Pernah suatu kali saya membolos dari mengajar dan menghabiskan waktu di
kamar saja. Hasilnya adalah ada sesuatu yang kurang yang muncul dari dalam
hati. Seolah-olah semua aktivitas dan kesibukan yang saya lakukan telah menjadi
kebiasaan yang mengakar. Tetapi kerap kali saya ingin membolos dari
kegiatan-kegiatan tersebut saat semua teman-teman saya berkumpul dan hanya saya
yang tidak bisa datang. Betapa konyolnya pikiran ini!

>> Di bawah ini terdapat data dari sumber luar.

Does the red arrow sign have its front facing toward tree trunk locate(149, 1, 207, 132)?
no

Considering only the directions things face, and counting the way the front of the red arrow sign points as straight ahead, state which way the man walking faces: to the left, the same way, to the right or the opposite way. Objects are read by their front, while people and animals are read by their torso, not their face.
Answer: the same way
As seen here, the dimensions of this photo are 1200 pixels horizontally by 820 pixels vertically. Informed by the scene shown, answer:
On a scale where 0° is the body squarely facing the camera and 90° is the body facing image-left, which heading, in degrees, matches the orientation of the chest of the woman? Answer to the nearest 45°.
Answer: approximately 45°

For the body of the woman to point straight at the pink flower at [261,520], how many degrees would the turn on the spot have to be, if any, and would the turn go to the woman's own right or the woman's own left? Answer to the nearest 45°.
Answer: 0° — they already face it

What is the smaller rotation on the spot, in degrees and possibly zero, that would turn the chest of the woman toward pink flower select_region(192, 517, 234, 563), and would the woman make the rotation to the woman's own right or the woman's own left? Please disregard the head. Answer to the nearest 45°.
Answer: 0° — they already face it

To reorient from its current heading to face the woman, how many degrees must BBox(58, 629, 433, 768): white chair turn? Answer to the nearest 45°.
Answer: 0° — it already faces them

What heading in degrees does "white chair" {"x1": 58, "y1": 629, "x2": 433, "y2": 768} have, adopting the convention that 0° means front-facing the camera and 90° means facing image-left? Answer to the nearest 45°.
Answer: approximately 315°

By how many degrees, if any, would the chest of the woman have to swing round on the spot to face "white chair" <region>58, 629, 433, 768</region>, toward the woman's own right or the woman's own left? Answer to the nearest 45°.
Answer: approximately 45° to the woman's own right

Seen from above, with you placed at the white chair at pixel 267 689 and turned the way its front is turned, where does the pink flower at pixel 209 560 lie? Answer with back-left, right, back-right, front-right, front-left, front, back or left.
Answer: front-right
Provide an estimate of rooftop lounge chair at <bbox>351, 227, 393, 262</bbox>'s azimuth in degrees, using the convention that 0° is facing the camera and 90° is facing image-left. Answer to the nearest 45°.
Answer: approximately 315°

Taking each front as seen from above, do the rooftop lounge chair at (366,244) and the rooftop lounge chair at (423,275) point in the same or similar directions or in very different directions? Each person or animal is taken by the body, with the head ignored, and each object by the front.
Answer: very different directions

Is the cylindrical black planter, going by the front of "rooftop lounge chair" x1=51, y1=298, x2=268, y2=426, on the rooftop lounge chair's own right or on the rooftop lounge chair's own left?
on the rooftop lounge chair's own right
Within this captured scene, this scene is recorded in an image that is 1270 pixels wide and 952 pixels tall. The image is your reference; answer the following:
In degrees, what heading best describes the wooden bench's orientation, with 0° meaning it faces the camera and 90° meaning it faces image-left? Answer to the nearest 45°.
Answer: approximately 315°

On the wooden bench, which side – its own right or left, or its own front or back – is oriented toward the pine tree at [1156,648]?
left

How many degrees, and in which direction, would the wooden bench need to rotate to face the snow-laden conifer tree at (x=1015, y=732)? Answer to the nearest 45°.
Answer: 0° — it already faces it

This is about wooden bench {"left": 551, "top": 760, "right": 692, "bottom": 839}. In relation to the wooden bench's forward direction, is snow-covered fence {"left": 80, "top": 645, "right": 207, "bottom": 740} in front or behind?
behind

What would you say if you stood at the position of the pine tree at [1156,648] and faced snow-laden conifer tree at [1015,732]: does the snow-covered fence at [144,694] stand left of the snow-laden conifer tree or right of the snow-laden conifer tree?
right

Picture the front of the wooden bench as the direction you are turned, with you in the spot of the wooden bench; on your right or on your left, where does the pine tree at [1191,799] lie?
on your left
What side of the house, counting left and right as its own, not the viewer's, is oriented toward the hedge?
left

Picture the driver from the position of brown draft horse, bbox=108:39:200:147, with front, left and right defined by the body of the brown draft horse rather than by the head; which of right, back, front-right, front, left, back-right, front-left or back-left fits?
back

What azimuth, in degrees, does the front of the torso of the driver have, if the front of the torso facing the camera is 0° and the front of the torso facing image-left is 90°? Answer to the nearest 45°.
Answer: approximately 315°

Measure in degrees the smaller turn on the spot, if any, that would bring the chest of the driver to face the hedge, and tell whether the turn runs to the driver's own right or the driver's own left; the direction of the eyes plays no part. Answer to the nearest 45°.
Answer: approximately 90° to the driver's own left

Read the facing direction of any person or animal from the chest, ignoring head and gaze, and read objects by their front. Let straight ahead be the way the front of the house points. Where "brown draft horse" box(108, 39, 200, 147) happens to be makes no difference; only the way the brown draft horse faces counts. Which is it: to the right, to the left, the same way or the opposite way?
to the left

Tentu saja saya berusaha konsisten dengan waktu yang sudah saya atur. Namun
saya juga berusaha untuk tidak terlalu sibuk dengan diri saya sendiri dan
kegiatan-kegiatan saya tanpa menyadari hal-hal yang sebenarnya hakiki. Saya
tidak ingin terbenam dalam dunia saya tanpa menyadari bahwa keadaan sekitar
saya juga menuntut perhatian. Sebagai contoh saya sibuk belajar dan tidak
mengikuti kegiatan di kampus hanya karena saya ingin cepat lulus. Padahal ilmu
yang hakiki tidaklah selalu didapat dari pelajaran tatap muka di kelas. Di dalam
dunia kerjapun tidak selalu mengaplikasikan ilmu yang kita dapat pada waktu
sekolah, bahkan seringkali melenceng dari apa yang telah kita pelajari. Saya
teringat dosen filsafat saya mengatakan “Apakah nantinya kalian akan mengingat
semua pelajaran yang kalian dapat selama masa sekolah? Pasti yang kalian ingat
itu pada waktu kalian bercanda ria dengan teman di kantin.” Saya membenarkan
kata-katanya. Jangan sampai kita kehilangan hal yang lebih hakiki hanya karena
kita sibuk dengan diri sendiri. Jangan sampai kita sibuk dengan dunia kita
sendiri tanpa menyadari bahwa kita punya keluarga yang membutuhkan perhatian
kita juga.
Terkadang saya memang terlalu berpikir egosentris. Hanya tentang saya dan hidup saya, Tetapi sebisa mungkin saya tidak ingin terlalu berkutat dengan diri saya sendiri,
karena saya tidak ingin nantinya saya menyesali waktu yang terbuang tanpa saya bisa menikmatinya ataupun memetik suatu pengalaman darinya.